Pero es que la escalera de la humildad, a pesar de ser tan chica, tiene muchos escalones: son la serie de virtudes que, como flores del cielo, han de adornar al alma y perfumarla para que ésta sea digna de recibir a Dios, y Este no eche de menos, cuando more en ella, la belleza inefable de su gloria.  Ampliando más aún el símil de la escalera chiquita, me imagino como largueros de ésta; como las barras verticales que la elevan al cielo, (y sin las cuales no pueden sustentarse los peldaños de las virtudes) dos actividades del alma: la oración y el sacrificio.  Dos prácticas que de un modo ejemplar y constante nos ensñó el Divino Maestro. Dos prácticas sin las cuales pasamos, sin darnos cuenta de ello, de la escalera chiquita de la humildad a la grande de la soberbia.  "Velad y orad para que no seáis en tentación", nos dijo Cristo.  Si bien es verdad que este "velad" no abarca toda la inmensa gama del sacrificio, es una tonalidad de éste; que estar alerta cuando el opio de las pasiones quiere adormecernos el alma, no es pequeña proeza; y es, por ser sacrificio contínuo, peremne ascensión a los cielos.

"El que quiera reinar con Cristo tiene que padecer con Cristo", dijo Kempis, y lo dijo todo; pues no creo se haya dicho nada más alto sobre la necesidad que tenemos del sacrificio.

En cuanto a la oración, cuyo más perfecto modelo es el Padre Nuestro, ocurre lo mismo: no podemos dejar de practicarla sin que se desmorone el edificio costosísimo de nuestra santificación.  

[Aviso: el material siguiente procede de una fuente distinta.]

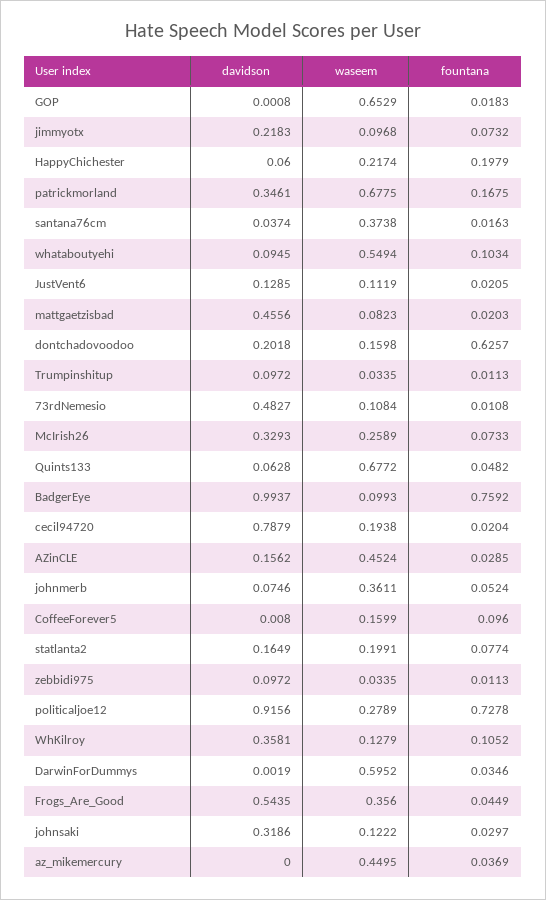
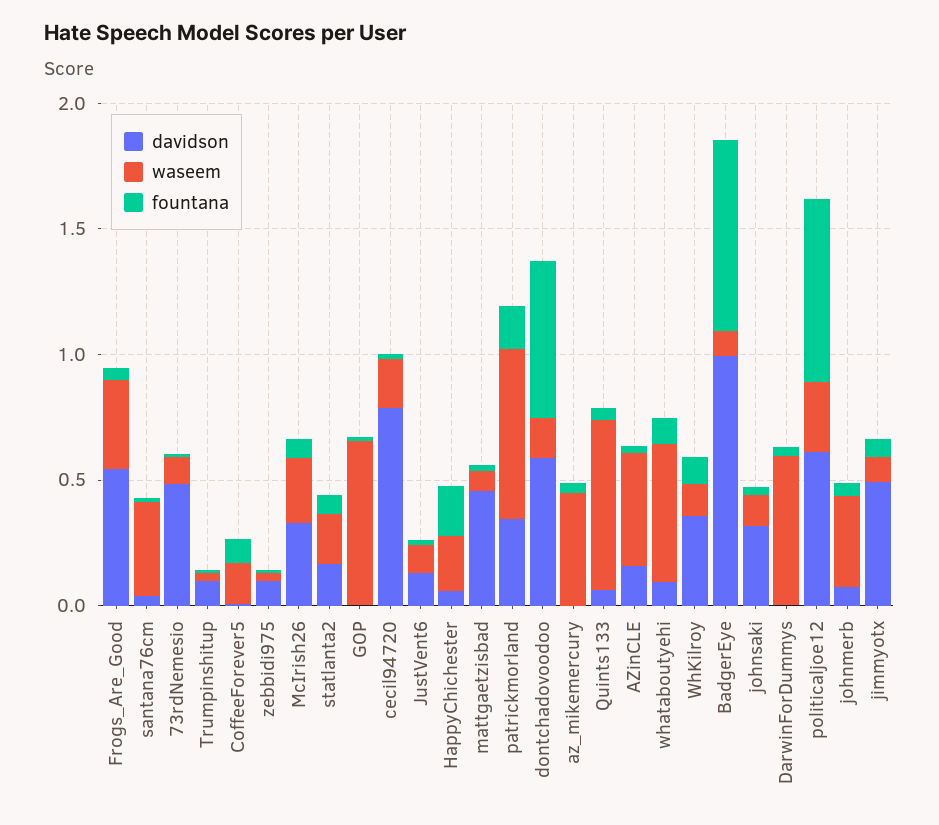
davidson, jimmyotx: 0.2183 -> 0.5
davidson, dontchadovoodoo: 0.2018 -> 0.6
davidson, politicaljoe12: 0.9156 -> 0.6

Todos, al rezar, debemos poner fe y confianza en la oración: pues bien; esa conversación íntima del alma con Dios; ese coloquio entrañable entre el Criador y la criatura, no puede tener más poder que cuando el alma, olvidándose de sí misma, se arroja en los brazos del Dios a quien adora; escucha extasiada el eco de su voz paternal y repite de vez en cuando con voz hecha suspiro: ¡hágase en mí, Señor, tu voluntad!

No son estas, solamente, las virtudes y prácticas o actividades que debe poner el alma en ejercicio para alcanzar y conservar el Reino de Dios.  La escalera chiquita de la humildad necesita, como toda escalera, dos puntos de apoyo; uno para la base, otro para lo alto.  Son estos dos puntos tan imprescindibles por razón de nuestra débil condición humana, que sin ellos no nos sería posible ascender ni un solo peldaño; sin estos dos puntos de apoyo; la Penitencia y la Eucaristía, no podremos jamás llegar al último escalón; no podrá nunca el alma transformar en luz el barro que la ciñe, para ver y sentir la presencia de Dios.

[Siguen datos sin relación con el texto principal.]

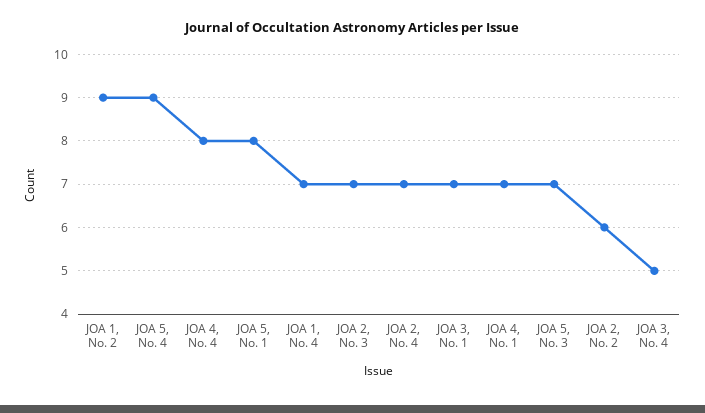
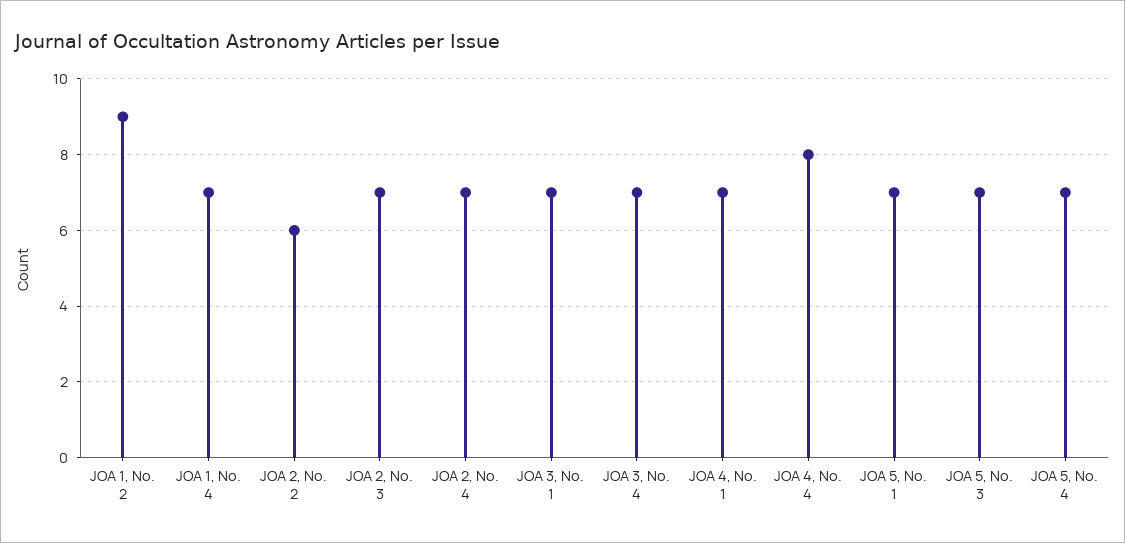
JOA 5, No. 4: 9 -> 7
JOA 5, No. 1: 8 -> 7
JOA 3, No. 4: 5 -> 7

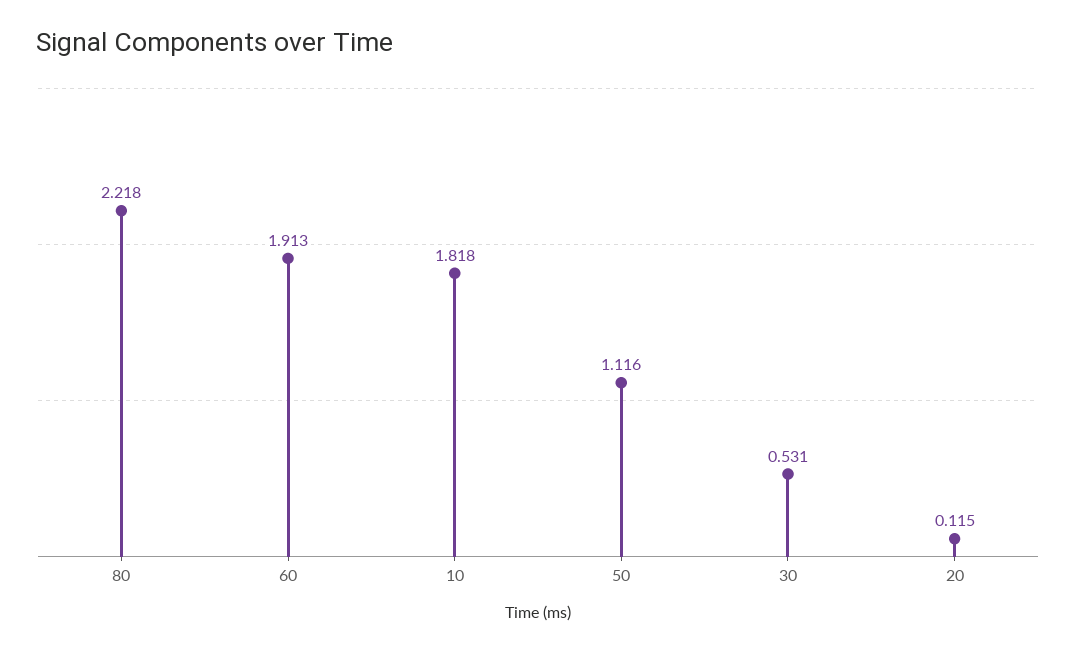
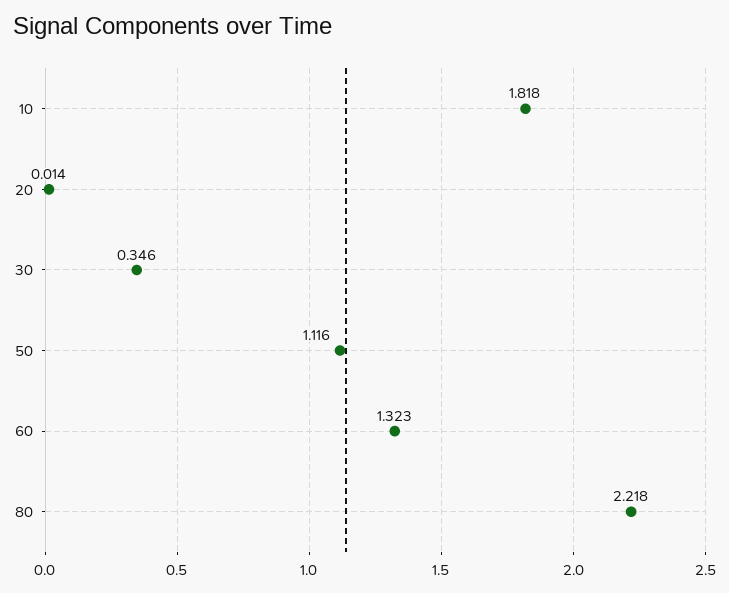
60: 1.913 -> 1.323
30: 0.531 -> 0.346
20: 0.115 -> 0.014

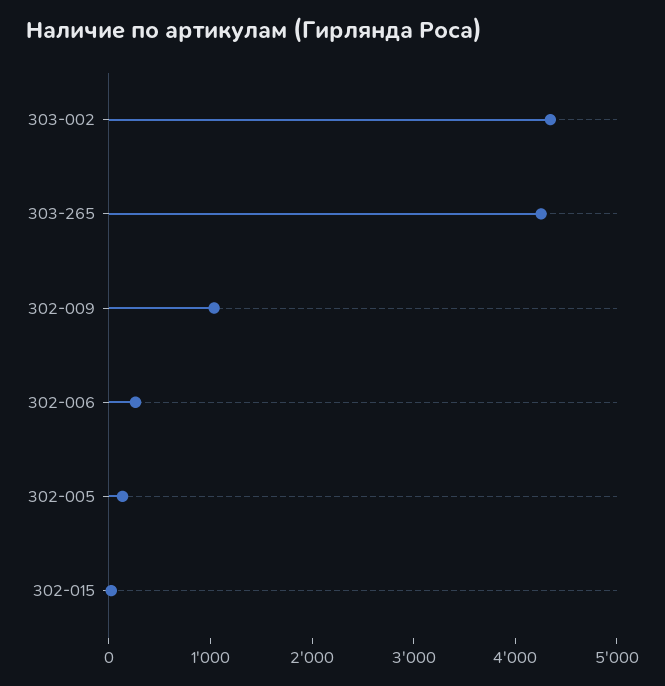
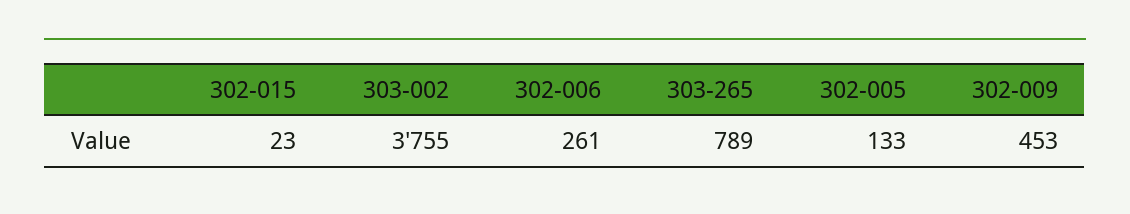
303-002: 4400 -> 3755
303-265: 4200 -> 789
302-009: 1000 -> 453

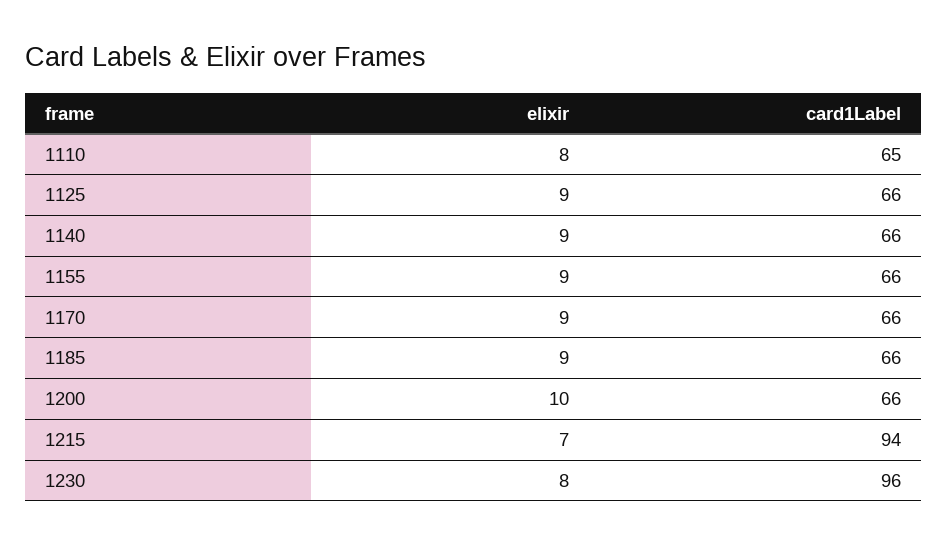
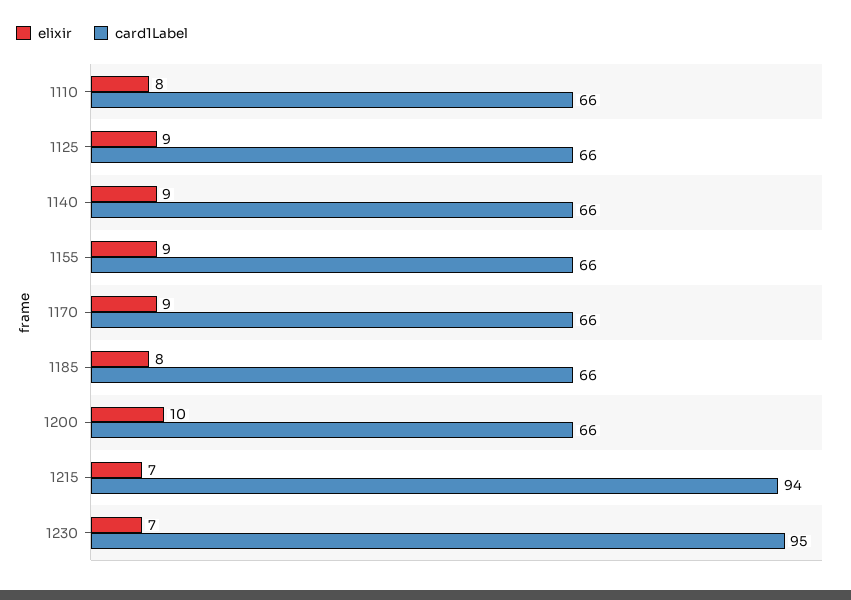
card1Label, 1110: 65 -> 66
elixir, 1185: 9 -> 8
elixir, 1230: 8 -> 7
card1Label, 1230: 96 -> 95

He expuesto hasta aquí, como el Señor me ha permitido, qué es su santo Reino; qué medios debemos emplear para alcanzarlo, así como también para no perderlo; es decir: para perseverar hasta el fin.

El ansia de apostolado que debe latir en todo católico me incita a dar una forma cabal a este trabajo, exponiendo los métodos y medios a que debemos recurrir para llevar a Cristo a los demás; para que Cristo sea amado por todos; en una palabra: para que Cristo reine en la sociedad. Mas, por razón de la extensión que ya va tomando este trabajo, me es preciso zanjarlo aquí; mas, no lo haré sin que antes consideremos que Cristo, por amor a nosotros, se humilló hasta el extremo de sufrir afrentas y muerte; que tras ésta resucitó para reinar por toda la eternidad; y que nosotros, si queremos ser dignos de su Reino, no tenemos otro camino que su camino: es decir; amarlo como El, como El nos amó; humillarnos por El, como El por nosotros se humilló; y esperar en El que habrá de resucitarnos de la misma manera que El resucitó, para decirnos amorosamente: venid, benditos de mi Padre, al Reino que os tengo preparado desde la eternidad.